Les relations sont devenues tellement tendues au fil des mois que le dialogue n’est plus possible. Sycomore décide que le pouvoir de décision sera donné aux actionnaires d’Atos lors de l’assemblée générale du 28 juin. S’ensuivent un grand déballage et une intense guerre de communication pour convaincre actionnaires institutionnels et petits porteurs de choisir leur camp. Le capital d’Atos est très éclaté. Le premier actionnaire, Siemens, détient moins de 5 %. Sycomore AM et ses alliés dépassent en juin le seuil de 3 %, comme les salariés actionnaires. «Nous avons eu beaucoup d’appels de petits actionnaires déçus du parcours boursier», assure Cyril Charlot.
Déstabilisation
De son côté, le conseil d’administration d’Atos fait front derrière son président. Depuis le début de l’année, la direction peut faire valoir des résultats qui montrent un début de redressement des activités historiques d’infogérance, destinées à être logées, après la scission, au sein de la société Tech Fondations. Atos a vu aussi se dissiper le nuage d’un litige judiciaire à 570 millions de dollars aux États-Unis. «Ouvrir aujourd’hui une crise de gouvernance reviendrait à effacer tous les résultats obtenus», insiste Bertrand Meunier, qui dénonce des attaques visant à déstabiliser le groupe. «Déstabiliser? Comme si l’entreprise ne l’était pas déjà assez!, lance-t-on chez les frondeurs. Nous pensons au contraire que ces départs pourraient provoquer un choc de confiance.»
«Il n’y a pas de preuve évidente que le conseil d’administration, qui a été considérablement renouvelé au cours des dernières années, ne fonctionne pas bien», estime ISS, l’agence américaine de conseil en vote aux actionnaires, dans un avis publié le 14 juin.

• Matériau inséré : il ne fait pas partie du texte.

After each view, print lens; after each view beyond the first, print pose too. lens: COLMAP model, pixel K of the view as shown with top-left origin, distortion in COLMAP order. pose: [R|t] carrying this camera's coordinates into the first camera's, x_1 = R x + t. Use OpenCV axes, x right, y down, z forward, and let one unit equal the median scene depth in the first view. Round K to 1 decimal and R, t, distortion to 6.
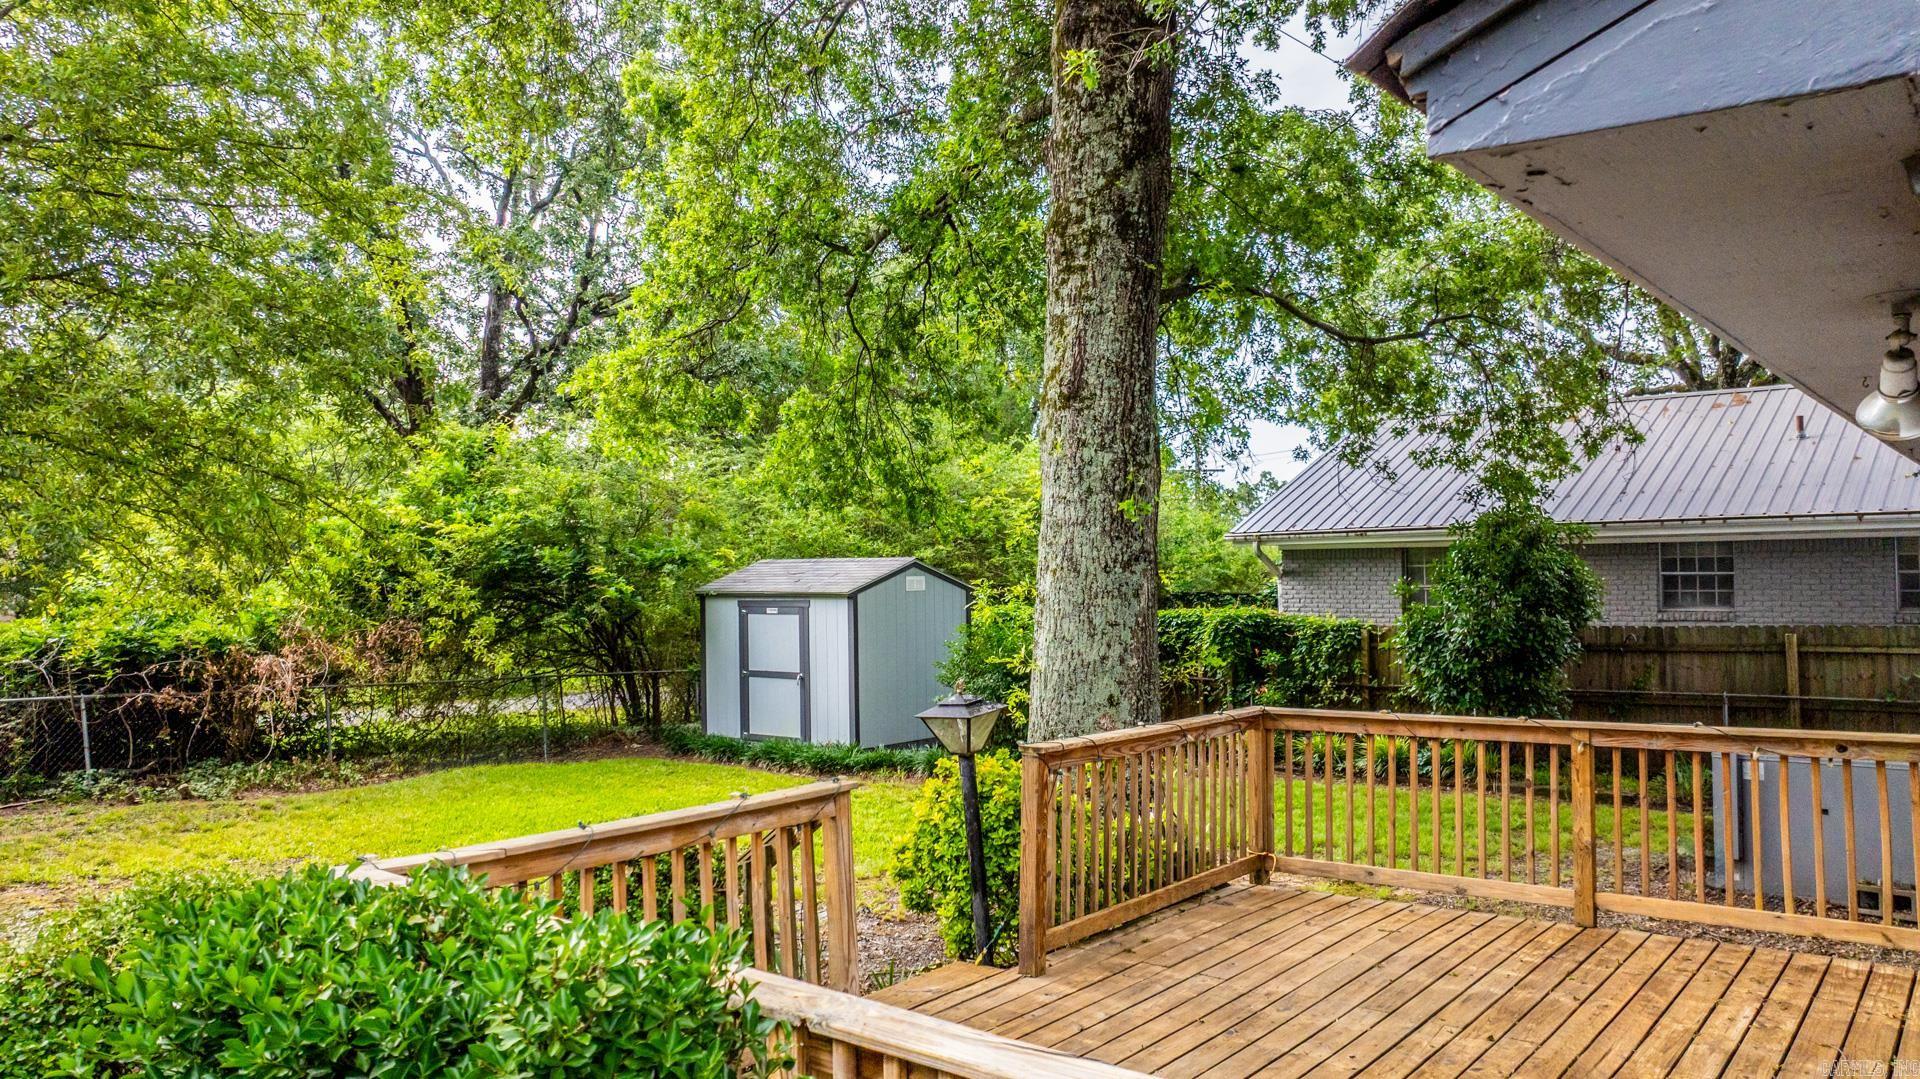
lens RADIAL K [[1364.2, 0, 961.2], [0, 1364.2, 540.2], [0, 0, 1]] dist [-0.016064, -0.003933]
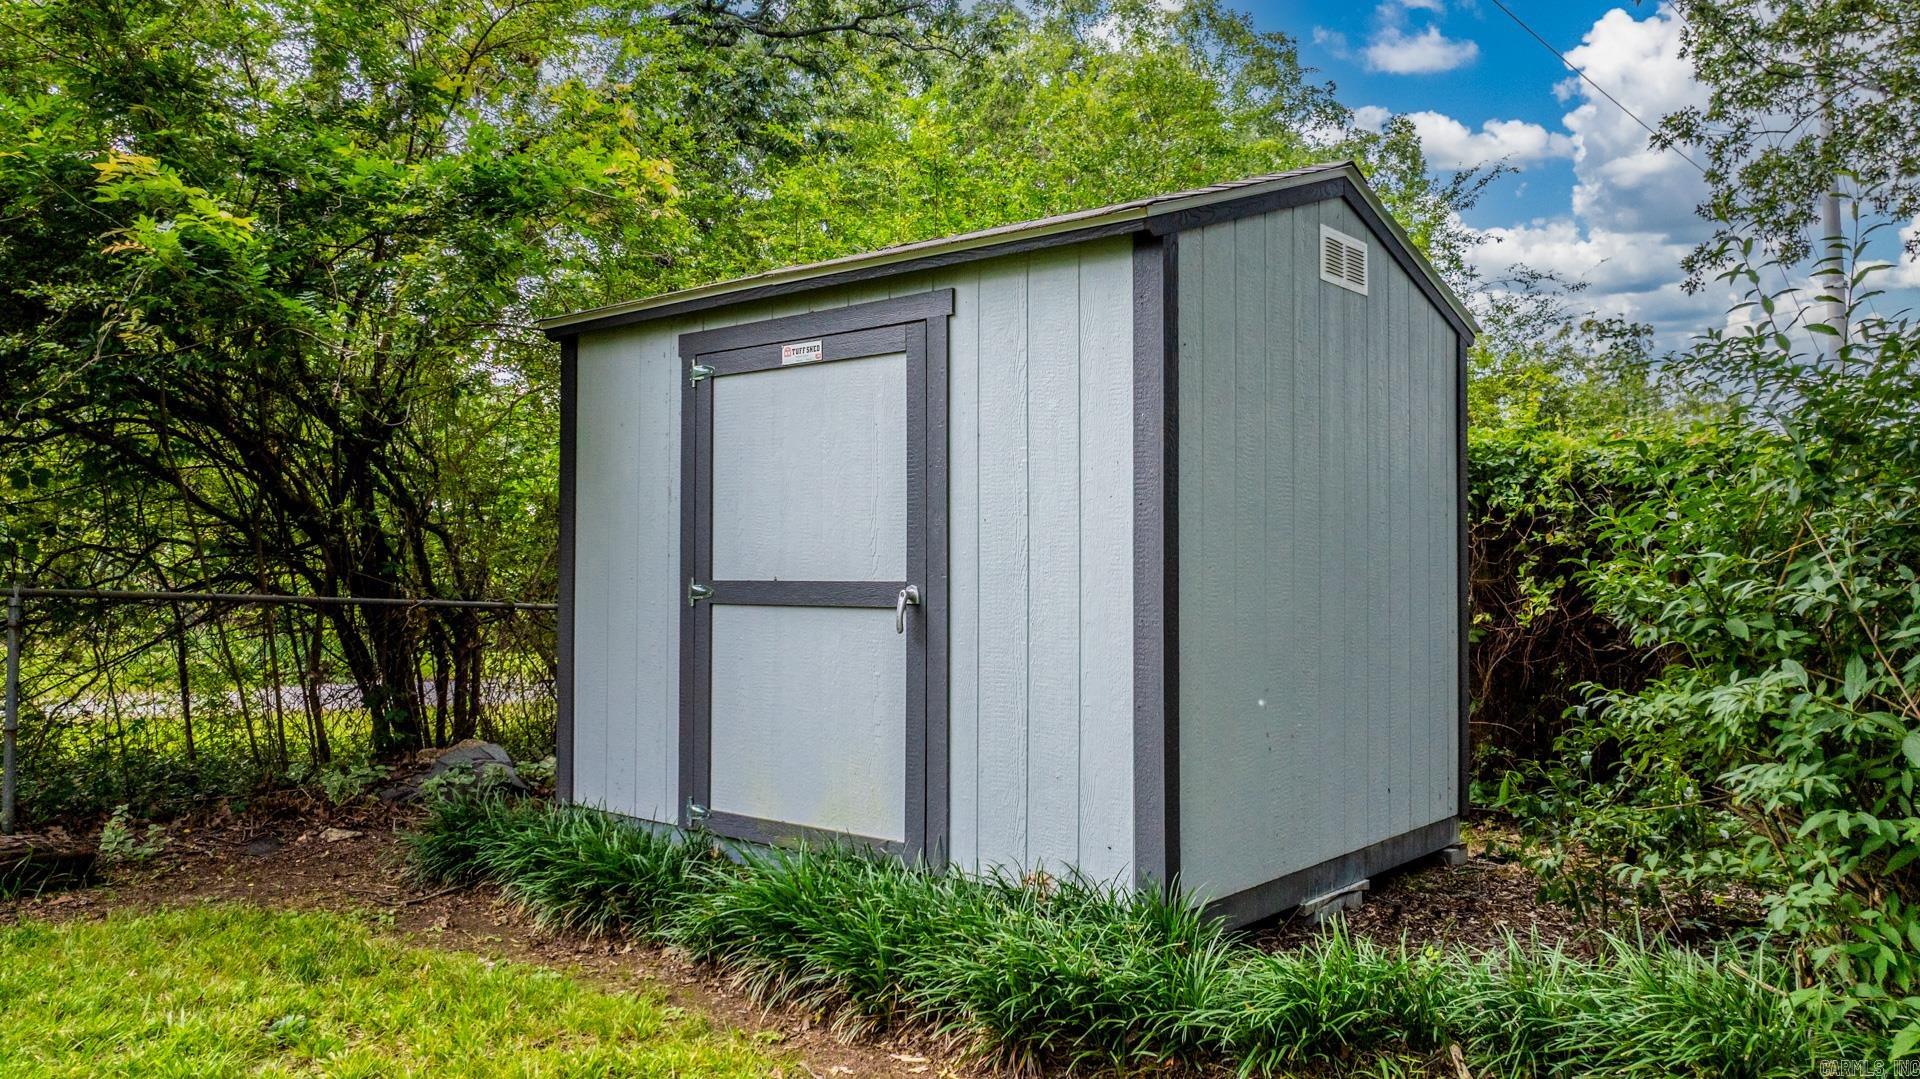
lens RADIAL K [[1364.2, 0, 958.9], [0, 1364.2, 543.0], [0, 0, 1]] dist [-0.016064, -0.003933]
pose [[0.999753, 0.018776, -0.011854, -0.105365], [-0.018737, 0.999819, 0.003399, 0.088433], [0.011916, -0.003176, 0.999924, 0.742720]]
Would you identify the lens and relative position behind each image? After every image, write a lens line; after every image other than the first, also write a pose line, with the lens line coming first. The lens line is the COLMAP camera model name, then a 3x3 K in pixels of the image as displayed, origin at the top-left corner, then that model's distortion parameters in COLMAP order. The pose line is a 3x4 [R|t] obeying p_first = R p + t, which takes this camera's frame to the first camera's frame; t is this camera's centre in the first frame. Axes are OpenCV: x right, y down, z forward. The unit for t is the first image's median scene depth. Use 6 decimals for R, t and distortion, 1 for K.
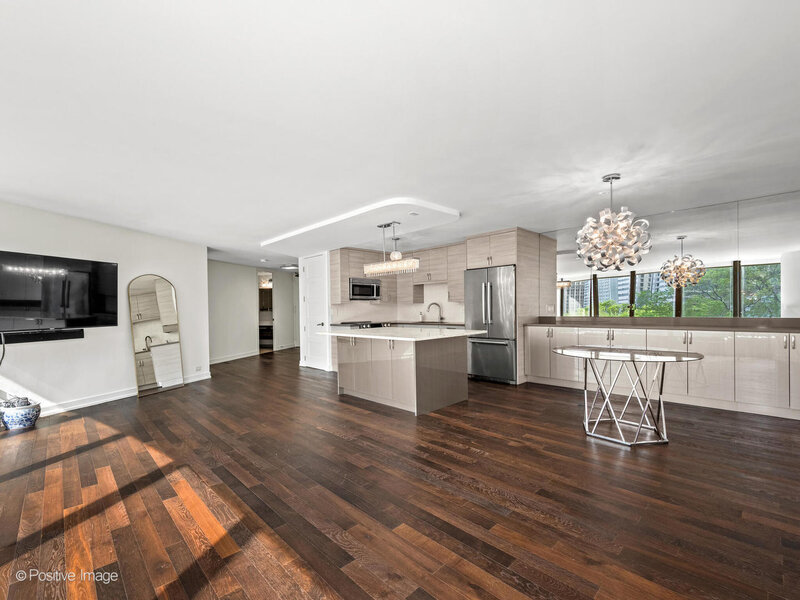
lens RADIAL K [[353.3, 0, 400.6], [0, 353.3, 312.3], [0, 0, 1]] dist [0.002132, 0.000368]
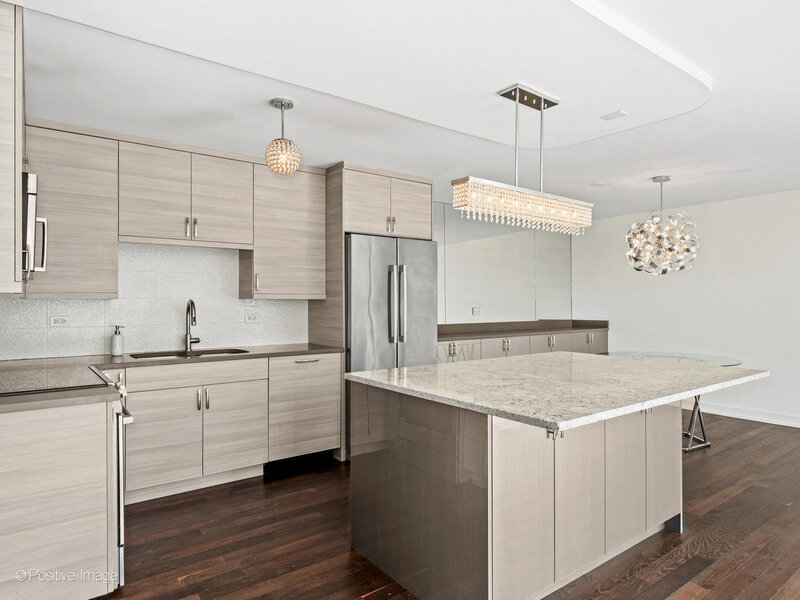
lens RADIAL K [[490.3, 0, 400.0], [0, 490.3, 300.0], [0, 0, 1]] dist [-0.003100, -0.001794]
pose [[0.132696, 0.022908, 0.990892, -0.396856], [0.012680, 0.999612, -0.024807, -0.011697], [-0.991076, 0.015856, 0.132354, 0.743266]]
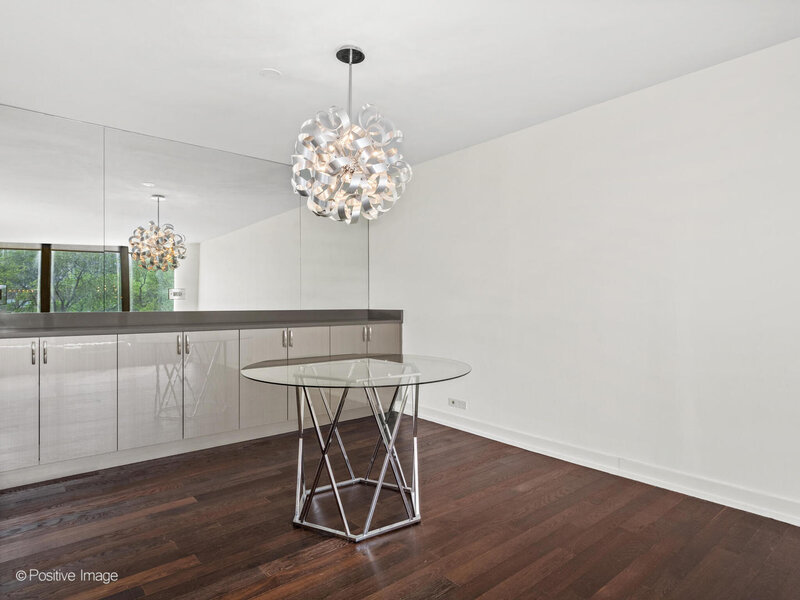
lens RADIAL K [[466.6, 0, 400.0], [0, 466.6, 300.0], [0, 0, 1]] dist [0.001596, -0.000037]
pose [[0.069072, 0.021126, 0.997388, -0.057791], [0.010975, 0.999699, -0.021935, 0.010650], [-0.997551, 0.012461, 0.068819, 0.420916]]
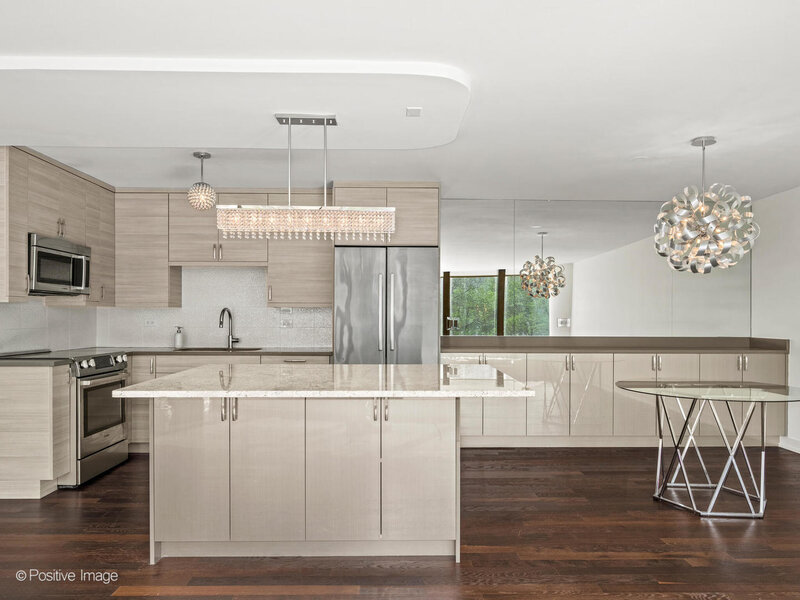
lens RADIAL K [[571.0, 0, 401.4], [0, 571.0, 317.8], [0, 0, 1]] dist [-0.004627, 0.001328]
pose [[0.684330, 0.017779, 0.728955, -0.308040], [-0.007564, 0.999822, -0.017285, -0.002354], [-0.729133, 0.006315, 0.684343, 0.317762]]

Comme Glass Lewis, elle recommande de voter contre les résolutions dissidentes présentées par Sycomore. Sur le papier, les chances des frondeurs de l’emporter sont donc faibles. Mais les yeux seront surtout rivés sur l’écart de vote de la résolution demandant la révocation de Bertrand Meunier. «Si nos résolutions sont refusées, il faudra que nous ayons une discussion plus apaisée avec le conseil pour proposer de nouveaux administrateurs. Un vote important pourrait entraîner un dialogue un peu plus sérieux avec la direction», estime Cyril Charlot. Cette querelle intestine n’est pas sans conséquence sur les salariés d’Atos, inquiets des termes employés pour décrire la situation du groupe. Et sur les clients d’Atos. «Certains préfèrent attendre de voir ce qui va se passer», confie un proche de la direction.
Ce front interne ne facilite pas non plus les discussions en cours avec le milliardaire tchèque Daniel Kretinsky. Intéressé depuis plusieurs mois par la reprise des activités de Tech Fondations, il souhaiterait aussi une participation minoritaire dans Eviden, la société qui regroupe les bijoux technologiques d’Atos, selon une source proche des discussions. Eviden a besoin de fonds pour réaliser des acquisitions et profiter de la croissance du marché de la cybersécurité, du cloud et des supercalculateurs. Fin mars, Atos avait vu s’effondrer son scénario idéal: celui d’une prise de participation de 29,9 % par Airbus, qui a renoncé aux discussions après l’intervention d’un actionnaire mécontent… du groupe aéronautique cette fois.